* REQUIRED WORK
The records below need to be repeated exactly, with every picture left out.

####################

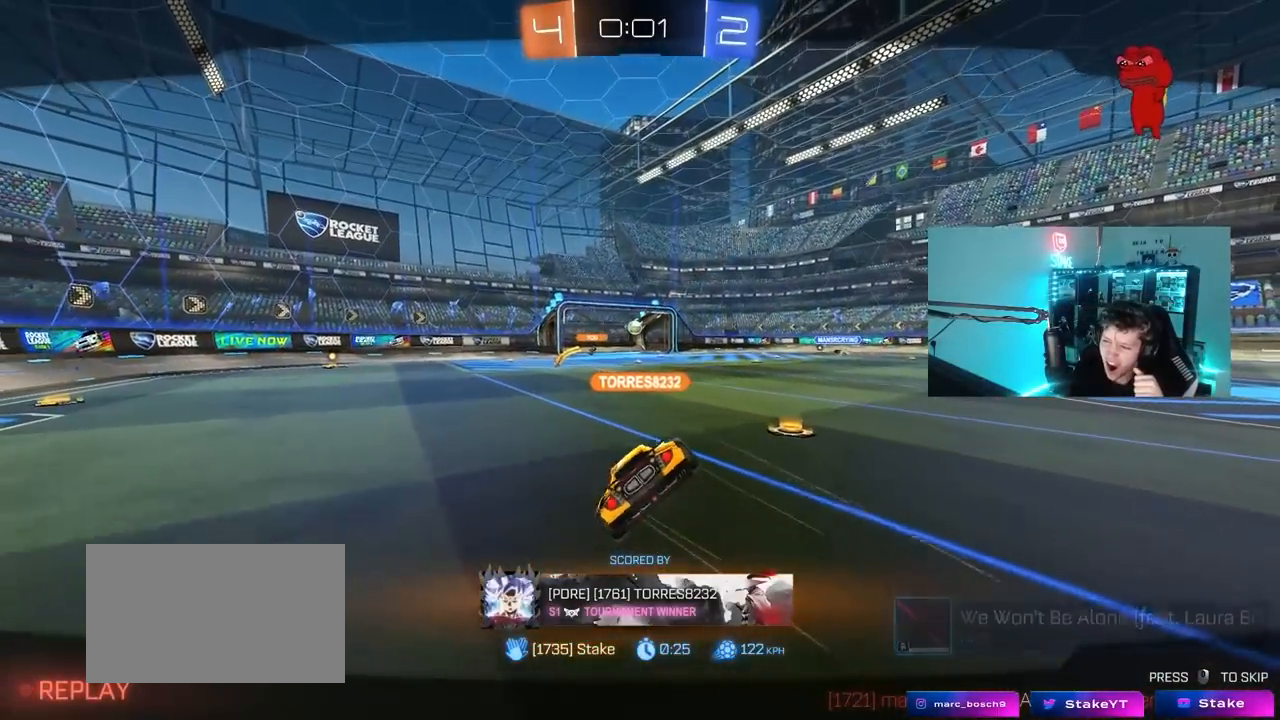
{"keys": [], "mouse": [], "mouse_move": "still", "events": []}
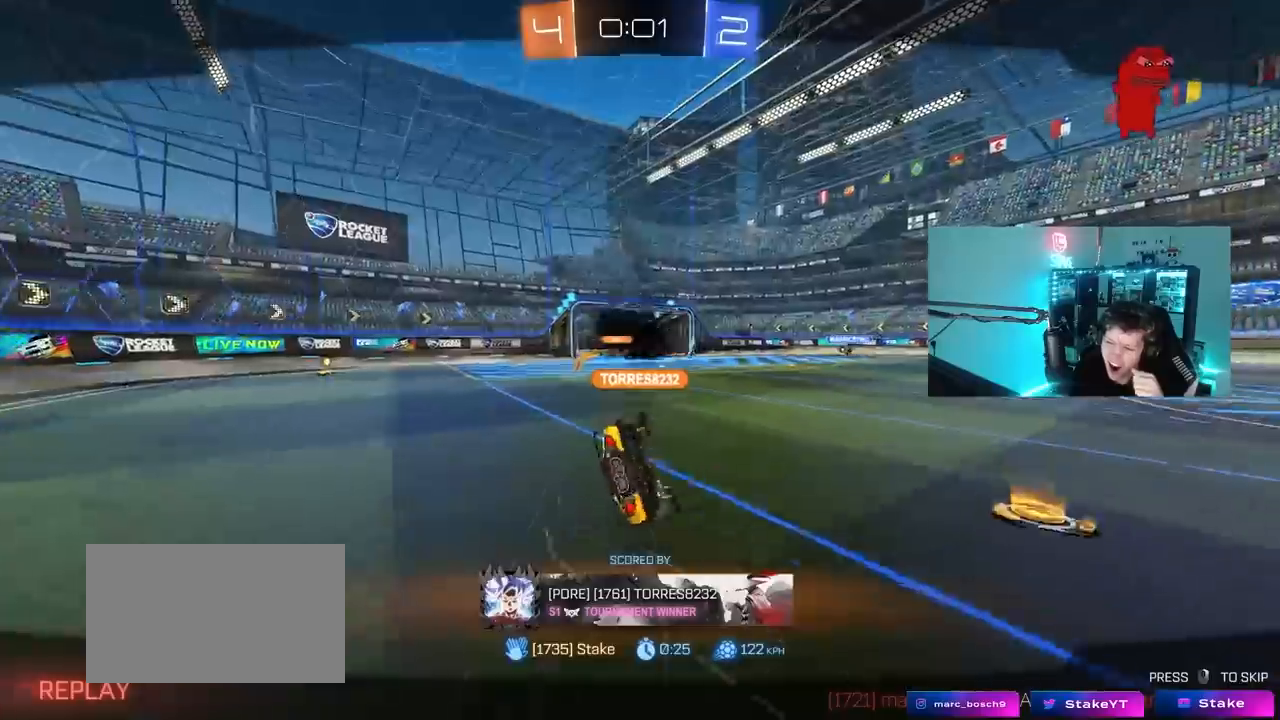
{"keys": [], "mouse": [], "mouse_move": "still", "events": []}
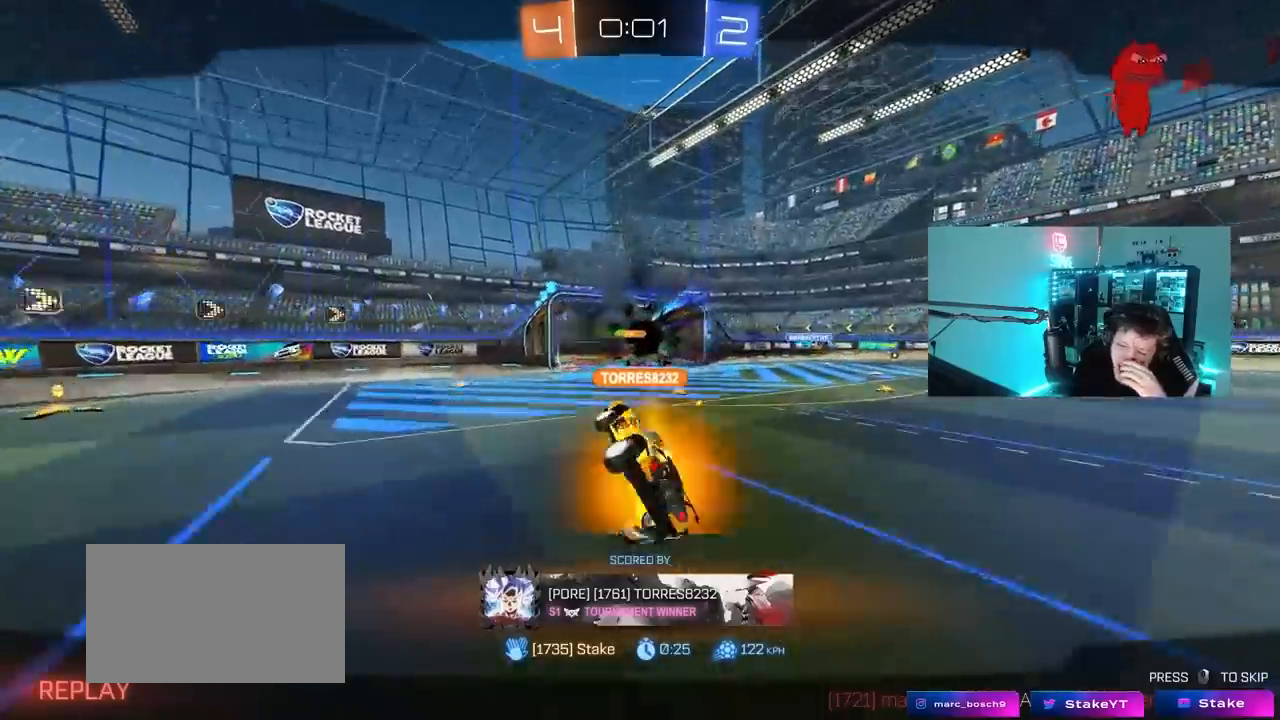
{"keys": [], "mouse": [], "mouse_move": "still", "events": [[100, "mouse_right", "down"], [283, "mouse_right", "up"]]}
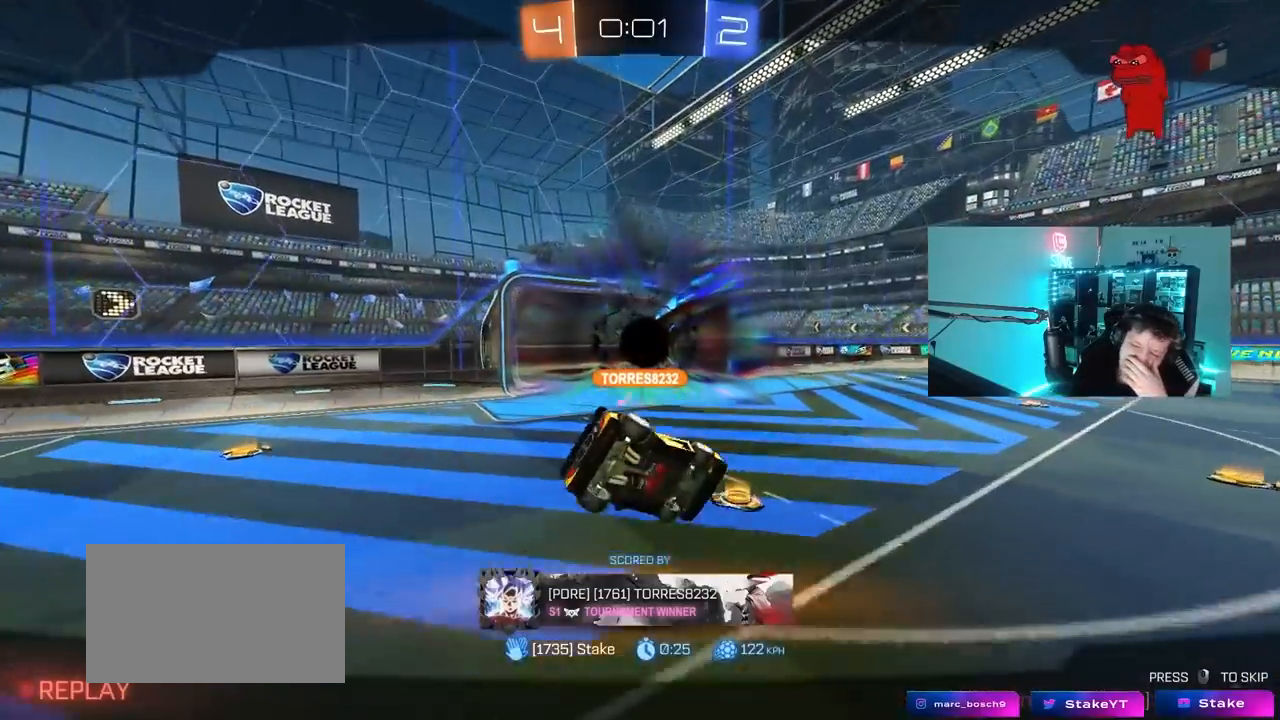
{"keys": [], "mouse": [], "mouse_move": "left", "events": []}
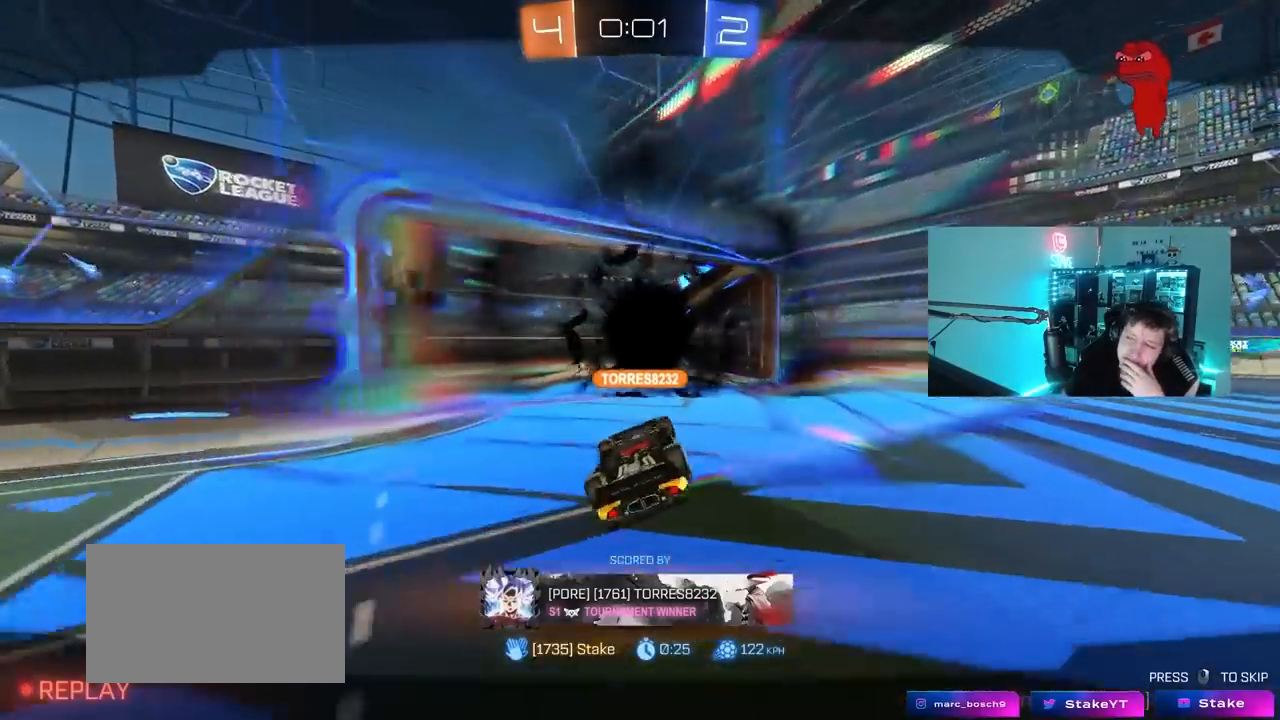
{"keys": [], "mouse": [], "mouse_move": "up-left", "events": [[183, "mouse_right", "down"], [450, "mouse_right", "up"]]}
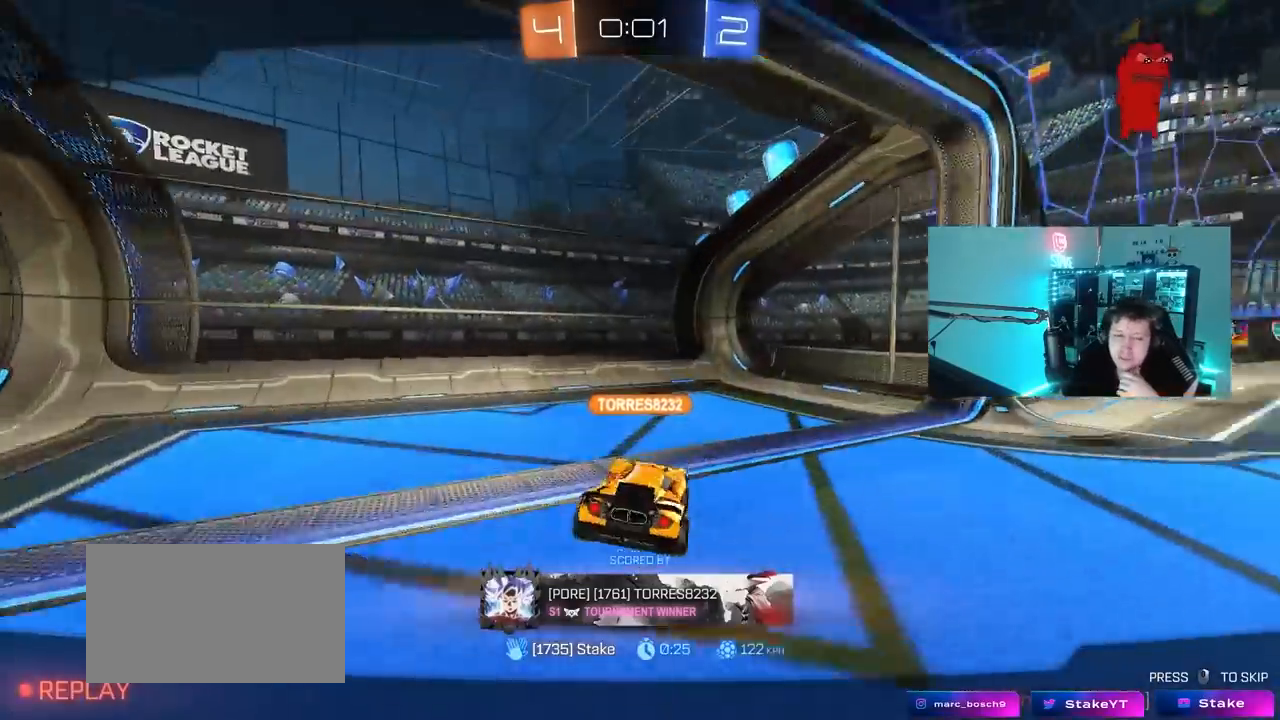
{"keys": [], "mouse": [], "mouse_move": "still", "events": [[100, "mouse_right", "down"], [333, "mouse_right", "up"]]}
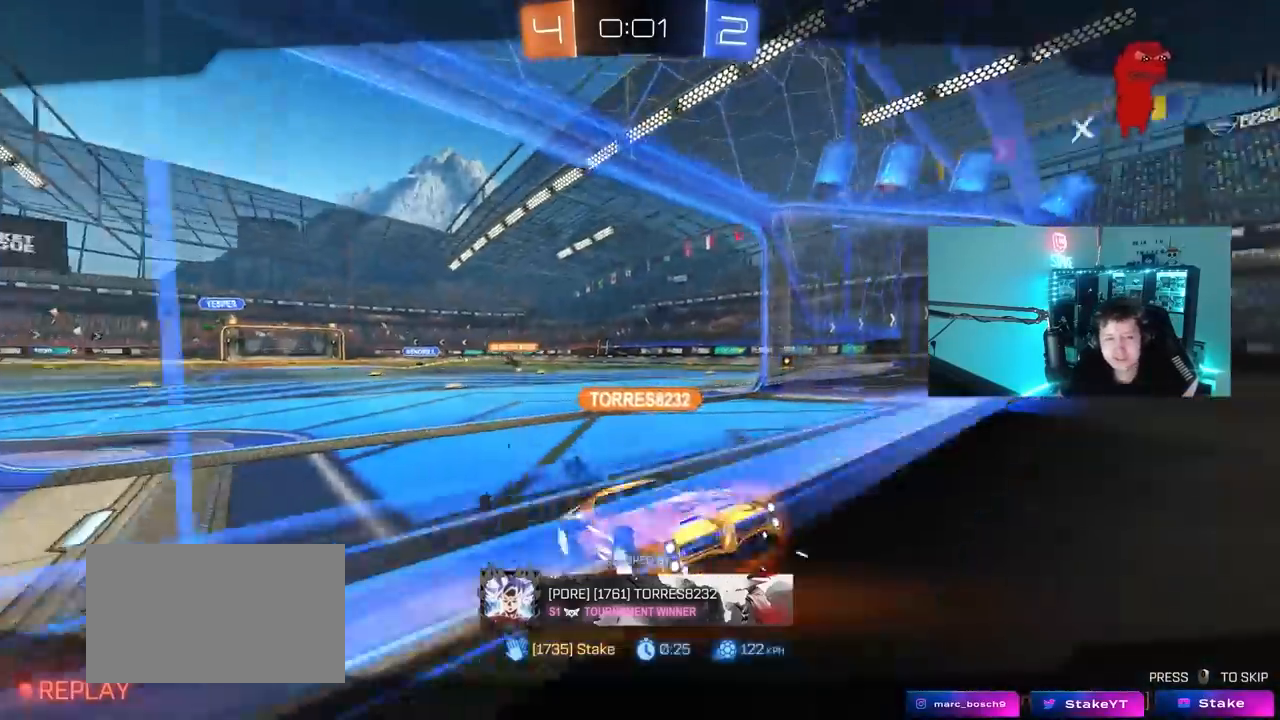
{"keys": [], "mouse": [], "mouse_move": "still", "events": [[17, "mouse_right", "down"], [300, "mouse_right", "up"]]}
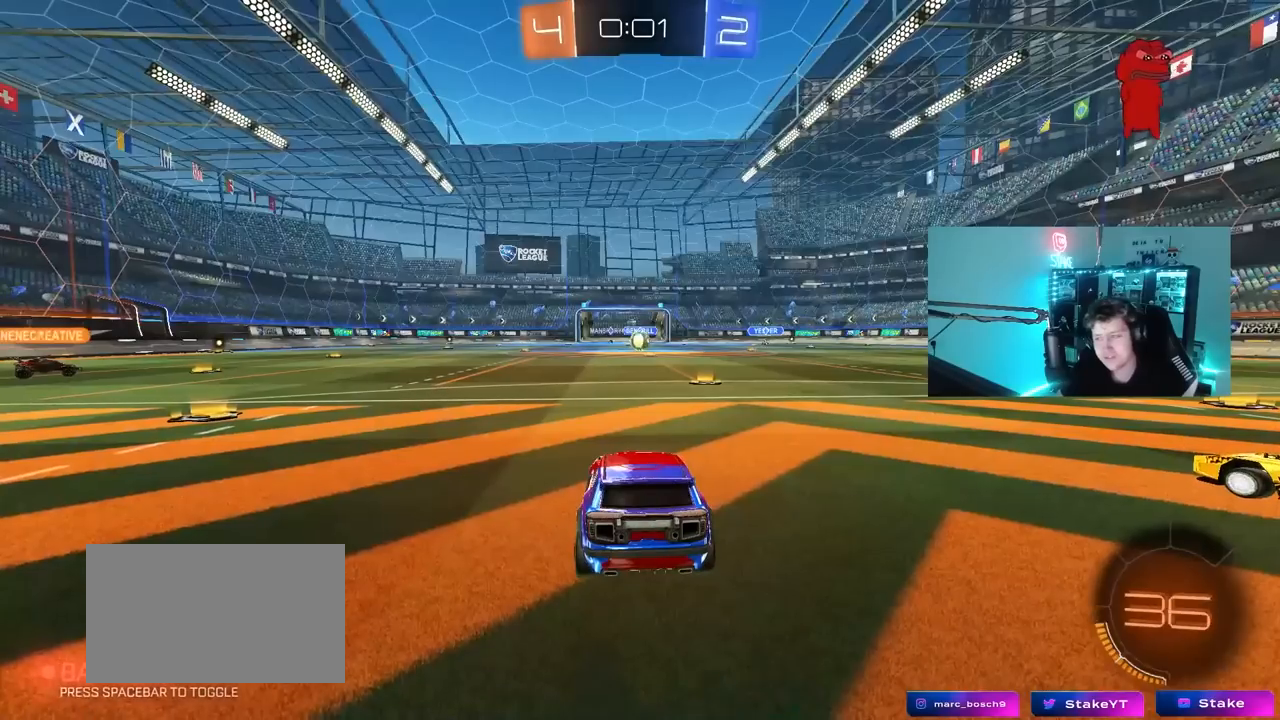
{"keys": [], "mouse": [], "mouse_move": "still", "events": [[33, "mouse_right", "down"], [217, "mouse_right", "up"]]}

####################

* RESPONSE TO THE EXERCISE
{"keys": [], "mouse": [], "mouse_move": "still", "events": []}
{"keys": [], "mouse": [], "mouse_move": "still", "events": []}
{"keys": [], "mouse": [], "mouse_move": "still", "events": [[100, "mouse_right", "down"], [283, "mouse_right", "up"]]}
{"keys": [], "mouse": [], "mouse_move": "left", "events": []}
{"keys": [], "mouse": [], "mouse_move": "up-left", "events": [[183, "mouse_right", "down"], [450, "mouse_right", "up"]]}
{"keys": [], "mouse": [], "mouse_move": "still", "events": [[100, "mouse_right", "down"], [333, "mouse_right", "up"]]}
{"keys": [], "mouse": [], "mouse_move": "still", "events": [[17, "mouse_right", "down"], [300, "mouse_right", "up"]]}
{"keys": [], "mouse": [], "mouse_move": "still", "events": [[33, "mouse_right", "down"], [217, "mouse_right", "up"]]}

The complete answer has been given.